Immediate angiography

Expert Discussion

       Professor Li Jie emphasized the unique short frame of the valve, which facilitates confident high positioning during implantation. The feature of 100% full expansion and recycling is crucial, especially for short self-expanding valves. Additionally, the coronary alignment technology of the ScienCrown® ensures precise alignment of the sinuses during deployment.

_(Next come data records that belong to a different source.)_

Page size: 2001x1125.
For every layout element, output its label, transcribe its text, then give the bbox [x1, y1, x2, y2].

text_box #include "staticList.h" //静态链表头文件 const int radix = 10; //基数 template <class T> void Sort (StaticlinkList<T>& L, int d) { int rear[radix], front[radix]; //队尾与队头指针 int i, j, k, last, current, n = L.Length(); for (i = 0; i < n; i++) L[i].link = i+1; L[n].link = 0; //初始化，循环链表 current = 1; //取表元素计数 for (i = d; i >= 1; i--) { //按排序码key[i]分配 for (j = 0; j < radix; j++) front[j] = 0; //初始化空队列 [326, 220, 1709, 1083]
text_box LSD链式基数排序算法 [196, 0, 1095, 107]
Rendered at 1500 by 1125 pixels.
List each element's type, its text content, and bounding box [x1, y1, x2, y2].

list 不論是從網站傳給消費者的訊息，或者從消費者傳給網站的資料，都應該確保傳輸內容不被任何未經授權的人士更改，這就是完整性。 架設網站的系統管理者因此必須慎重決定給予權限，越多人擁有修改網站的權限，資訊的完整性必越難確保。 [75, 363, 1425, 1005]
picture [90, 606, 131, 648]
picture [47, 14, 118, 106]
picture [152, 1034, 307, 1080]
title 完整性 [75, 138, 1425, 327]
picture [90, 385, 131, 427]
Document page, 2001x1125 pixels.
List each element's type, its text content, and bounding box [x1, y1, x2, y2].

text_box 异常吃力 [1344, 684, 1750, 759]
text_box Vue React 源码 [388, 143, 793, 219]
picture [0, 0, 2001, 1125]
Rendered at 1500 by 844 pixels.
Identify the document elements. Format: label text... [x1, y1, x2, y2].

        Professor Zhang Haibo expressed initial reservations concerning the potential displacement of the valve. However, personal experiences showcased its superior stability compared to longer self-expanding valves. The design of the valve, especially when deployed via the TA approach, further bolstered its stable positioning.

           Professor Wang Yubin, having closely worked on the various trials of the valve, commended the stability of the ScienCrown® Valve, even in the absence of a crown.

      Professor Jiang Zhengming shared initial coaxiality concerns given the release proximity of the valve to the minor curve. Yet, the pre-bending technology of the valve, which adapts to the aortic arch curvature, alleviated these apprehensions.

     Professor Hu Fudong lauded the versatility of the ScienCrown® Valve, predicting a bright future for its clinical applications due to its dual approach compatibility and full expansion-recycling capabilities.

     Professor Mei Ju advocated for short valve frames, especially for younger, lower-risk patients, accentuating the edge of the ScienCrown® Valve in preventing coronary artery obstruction due to its unique full expansion and recycling features.

       Professor Lin Xianhe acknowledged the realization of the valve concept envisioned by Professor Wu Yongjian, expressing hope for future aortic valve prostheses advancements inspired by ScienCrown®.

       Professor Zhang Hao recounted the benefits of the valve from firsthand experience, especially underscoring its non-intrusiveness in younger patients and the ease of delivery.

        Professor Han Ke expressed his deep appreciation for the distinctive features of the ScienCrown® Valve, highlighted during academic discussions by the five experts. He acknowledged the valve's unique charm, combining the benefits of both balloon-expandable and self-expanding valves. This innovative combination provides a new and valuable option for TAVR patients with specific anatomical considerations.

        Professor Wu Yongjian reflected on the evolution of TAVR and stressed the unique 100% full expanding and recycling capabilities of the ScienCrown® Valve, emphasizing the benefits it brings in terms of post-implantation assessment.

Summary

         The development of the ScienCrown® Valve System is a response to the growing relevance of TAVR indications among younger population. Compared to other aortic valves, the ScienCrown® Valve System represents a significant technological advancement. Professor Kong Xiangqing noted, in conclusion, that the development of prosthetic aortic valves has undergone three phases: implant stability, complication reduction, and recyclability. Formerly, self-expanding valves were considered more stable due to their coronal shape. However, recent mechanical research suggests that artificial aortic valves can be securely implanted by using just the annular area. The results of the one-year validation trial of the ScienCrown® Valve corroborate the results of these mechanical research. Currently, TAVR indications are extending to younger population with aortic valve dysfunction, which place durability at the forefront of aortic valve development. Based on research, shorter valve frames have a longer lifespan than longer valve frames. In conclusion, short valve frames provide both reliable implantation and a longer lifespan. In the future, aortic valves are likely to be designed with short valve frames. Until now, the ScienCrown® valve with its short valve frame appears to be the most promising artificial aortic valve for clinical applications.